Dampak Sosial dan Ekonomi Ketidaksetaraan pembagian tugas rumah tangga ini memiliki dampak yang luas, baik secara sosial maupun ekonomi. Dari sisi ekonomi, ketidakseimbangan ini menghambat potensi produktivitas ekonomi perempuan. Jika perempuan didorong untuk berperan penuh dalam dunia kerja tanpa terbebani oleh tanggung jawab domestik yang berlebihan, maka kontribusi mereka terhadap ekonomi akan jauh lebih besar. Sebaliknya, ketidaksetaraan ini memunculkan pemborosan sumber daya manusia yang berharga. Dari sisi sosial, ketidaksetaraan dalam pembagian tugas rumah tangga memperkuat stereotip gender yang membatasi peran perempuan dan laki-laki dalam masyarakat. Ini berpengaruh terhadap cara pandang masyarakat terhadap peran perempuan sebagai individu yang bisa berkontribusi di luar rumah, terutama dalam hal kepemimpinan dan pengambilan keputusan di berbagai sektor. Di saat yang sama, beban yang ditanggung perempuan ini juga dapat memengaruhi kualitas hidup mereka secara keseluruhan, seperti kesehatan mental dan fisik, serta kesejahteraan keluarga.
Adapun Solusih: untuk mengatasi masalah ini, diperlukan perubahan di berbagai levelnya baik dalam struktur keluarga, tempat kerja, dan kebijakan public: (1) Pembagian Tugas yang Lebih Adil di Rumah, Keluarga harus menciptakan pembagian tugas yang lebih adil antara suami dan istri. Laki-laki perlu lebih terlibat dalam pekerjaan rumah tangga dan pengasuhan anak. Hal ini memerlukan perubahan dalam pola pikir dan budaya yang ada, serta kesadaran bahwa kedua orang tua memiliki tanggung jawab yang sama dalam mendidik dan merawat anak; (2) Kebijakan Perusahaan yang Mendukung Keseimbangan Kerja dan Kehidupan Pribadi, Perusahaan harus lebih fleksibel dalam memberikan kesempatan bagi karyawan, terutama perempuan, untuk menyeimbangkan antara pekerjaan dan tanggung jawab keluarga. Hal ini bisa dilakukan dengan menyediakan cuti orang tua yang adil, kebijakan kerja jarak jauh, atau jam kerja fleksibel. (3) Pendidikan dan Kesadaran Sosial, Pendidikan sejak dini sangat penting untuk mengubah pandangan sosial mengenai pembagian tugas domestik. Pendidikan gender yang inklusif dan pemahaman tentang keadilan sosial harus ditanamkan di kalangan generasi muda agar mereka dapat menerapkan nilai-nilai tersebut dalam kehidupan rumah tangga mereka kelak. (4) Perubahan Kebijakan Pemerintah, Pemerintah juga harus berperan dalam menciptakan kebijakan yang mendukung kesetaraan gender, seperti pemberian subsidi atau insentif bagi keluarga yang membagi tugas rumah tangga secara adil, serta peningkatan dukungan terhadap fasilitas penitipan anak dan pendidikan yang terjangkau bagi keluarga.

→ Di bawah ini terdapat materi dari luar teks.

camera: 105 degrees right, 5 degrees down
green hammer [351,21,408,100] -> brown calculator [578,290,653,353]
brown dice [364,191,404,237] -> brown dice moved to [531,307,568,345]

Maka dari itu Ketidaksetaraan terhadap perempuan merupakan salah satu isu besar yang cukup menghambat kemajuan perempuan di berbagai sektor kehidupan. Beban ganda yang ditanggung oleh perempuan tidak hanya mengurangi kualitas hidup mereka, tetapi juga menghambat potensi mereka dalam dunia kerja dan kontribusi sosial. Oleh karena itu, diperlukan upaya bersama antara individu, keluarga, perusahaan, dan pemerintah untuk menciptakan perubahan yang lebih adil dan setara, sehingga perempuan dapat menikmati kesempatan yang sama untuk berkembang di semua aspek kehidupan mereka.